YOUR TASK:
Return each of the following lines verbatim, with every character, blank line, and line break kept unchanged.

*** DATA UNDER STUDY ***

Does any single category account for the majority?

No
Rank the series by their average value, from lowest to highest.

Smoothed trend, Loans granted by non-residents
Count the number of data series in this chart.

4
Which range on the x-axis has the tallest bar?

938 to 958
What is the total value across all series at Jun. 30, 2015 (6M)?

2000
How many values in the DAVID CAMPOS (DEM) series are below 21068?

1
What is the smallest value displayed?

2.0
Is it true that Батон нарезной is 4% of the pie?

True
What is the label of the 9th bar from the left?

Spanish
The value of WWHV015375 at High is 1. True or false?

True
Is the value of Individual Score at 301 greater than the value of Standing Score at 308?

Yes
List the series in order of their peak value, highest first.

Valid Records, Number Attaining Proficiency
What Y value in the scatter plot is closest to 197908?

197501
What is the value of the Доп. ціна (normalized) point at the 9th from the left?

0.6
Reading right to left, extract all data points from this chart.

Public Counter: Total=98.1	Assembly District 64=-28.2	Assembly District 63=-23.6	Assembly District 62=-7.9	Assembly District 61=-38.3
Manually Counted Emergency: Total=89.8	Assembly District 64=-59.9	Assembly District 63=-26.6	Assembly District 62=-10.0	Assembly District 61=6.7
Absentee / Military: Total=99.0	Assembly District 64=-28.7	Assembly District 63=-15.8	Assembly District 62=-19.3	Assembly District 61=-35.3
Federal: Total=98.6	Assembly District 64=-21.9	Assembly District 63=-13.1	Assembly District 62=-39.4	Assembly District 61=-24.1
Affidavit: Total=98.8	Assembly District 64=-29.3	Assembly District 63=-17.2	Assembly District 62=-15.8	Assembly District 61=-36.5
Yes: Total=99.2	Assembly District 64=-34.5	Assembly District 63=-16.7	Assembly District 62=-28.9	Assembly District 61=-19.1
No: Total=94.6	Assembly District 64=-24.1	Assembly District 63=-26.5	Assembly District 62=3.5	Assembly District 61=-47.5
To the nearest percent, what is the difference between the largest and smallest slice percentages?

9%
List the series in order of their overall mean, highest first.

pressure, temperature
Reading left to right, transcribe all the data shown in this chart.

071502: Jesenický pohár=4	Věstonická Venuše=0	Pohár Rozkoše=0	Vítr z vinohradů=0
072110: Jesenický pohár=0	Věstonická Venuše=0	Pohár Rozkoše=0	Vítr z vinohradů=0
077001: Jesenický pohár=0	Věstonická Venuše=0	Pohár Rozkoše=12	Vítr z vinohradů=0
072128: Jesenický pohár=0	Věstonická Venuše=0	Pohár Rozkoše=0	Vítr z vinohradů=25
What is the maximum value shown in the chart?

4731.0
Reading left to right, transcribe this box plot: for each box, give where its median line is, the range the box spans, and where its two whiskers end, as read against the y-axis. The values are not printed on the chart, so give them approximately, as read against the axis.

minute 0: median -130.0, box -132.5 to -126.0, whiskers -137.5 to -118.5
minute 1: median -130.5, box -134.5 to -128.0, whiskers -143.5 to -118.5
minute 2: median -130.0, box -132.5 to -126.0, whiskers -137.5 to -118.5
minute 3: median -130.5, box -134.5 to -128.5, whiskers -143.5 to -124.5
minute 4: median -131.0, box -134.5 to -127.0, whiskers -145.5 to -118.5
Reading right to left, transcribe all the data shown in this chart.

*** End of DATA UNDER STUDY ***

SOLUTION TO THIS TASK:
Does any single category account for the majority?

No
Rank the series by their average value, from lowest to highest.

Smoothed trend, Loans granted by non-residents
Count the number of data series in this chart.

4
Which range on the x-axis has the tallest bar?

938 to 958
What is the total value across all series at Jun. 30, 2015 (6M)?

2000
How many values in the DAVID CAMPOS (DEM) series are below 21068?

1
What is the smallest value displayed?

2.0
Is it true that Батон нарезной is 4% of the pie?

True
What is the label of the 9th bar from the left?

Spanish
The value of WWHV015375 at High is 1. True or false?

True
Is the value of Individual Score at 301 greater than the value of Standing Score at 308?

Yes
List the series in order of their peak value, highest first.

Valid Records, Number Attaining Proficiency
What Y value in the scatter plot is closest to 197908?

197501
What is the value of the Доп. ціна (normalized) point at the 9th from the left?

0.6
Reading right to left, extract all data points from this chart.

Public Counter: Total=98.1	Assembly District 64=-28.2	Assembly District 63=-23.6	Assembly District 62=-7.9	Assembly District 61=-38.3
Manually Counted Emergency: Total=89.8	Assembly District 64=-59.9	Assembly District 63=-26.6	Assembly District 62=-10.0	Assembly District 61=6.7
Absentee / Military: Total=99.0	Assembly District 64=-28.7	Assembly District 63=-15.8	Assembly District 62=-19.3	Assembly District 61=-35.3
Federal: Total=98.6	Assembly District 64=-21.9	Assembly District 63=-13.1	Assembly District 62=-39.4	Assembly District 61=-24.1
Affidavit: Total=98.8	Assembly District 64=-29.3	Assembly District 63=-17.2	Assembly District 62=-15.8	Assembly District 61=-36.5
Yes: Total=99.2	Assembly District 64=-34.5	Assembly District 63=-16.7	Assembly District 62=-28.9	Assembly District 61=-19.1
No: Total=94.6	Assembly District 64=-24.1	Assembly District 63=-26.5	Assembly District 62=3.5	Assembly District 61=-47.5
To the nearest percent, what is the difference between the largest and smallest slice percentages?

9%
List the series in order of their overall mean, highest first.

pressure, temperature
Reading left to right, transcribe all the data shown in this chart.

071502: Jesenický pohár=4	Věstonická Venuše=0	Pohár Rozkoše=0	Vítr z vinohradů=0
072110: Jesenický pohár=0	Věstonická Venuše=0	Pohár Rozkoše=0	Vítr z vinohradů=0
077001: Jesenický pohár=0	Věstonická Venuše=0	Pohár Rozkoše=12	Vítr z vinohradů=0
072128: Jesenický pohár=0	Věstonická Venuše=0	Pohár Rozkoše=0	Vítr z vinohradů=25
What is the maximum value shown in the chart?

4731.0
Reading left to right, transcribe this box plot: for each box, give where its median line is, the range the box spans, and where its two whiskers end, as read against the y-axis. The values are not printed on the chart, so give them approximately, as read against the axis.

minute 0: median -130.0, box -132.5 to -126.0, whiskers -137.5 to -118.5
minute 1: median -130.5, box -134.5 to -128.0, whiskers -143.5 to -118.5
minute 2: median -130.0, box -132.5 to -126.0, whiskers -137.5 to -118.5
minute 3: median -130.5, box -134.5 to -128.5, whiskers -143.5 to -124.5
minute 4: median -131.0, box -134.5 to -127.0, whiskers -145.5 to -118.5
Reading right to left, transcribe all the data shown in this chart.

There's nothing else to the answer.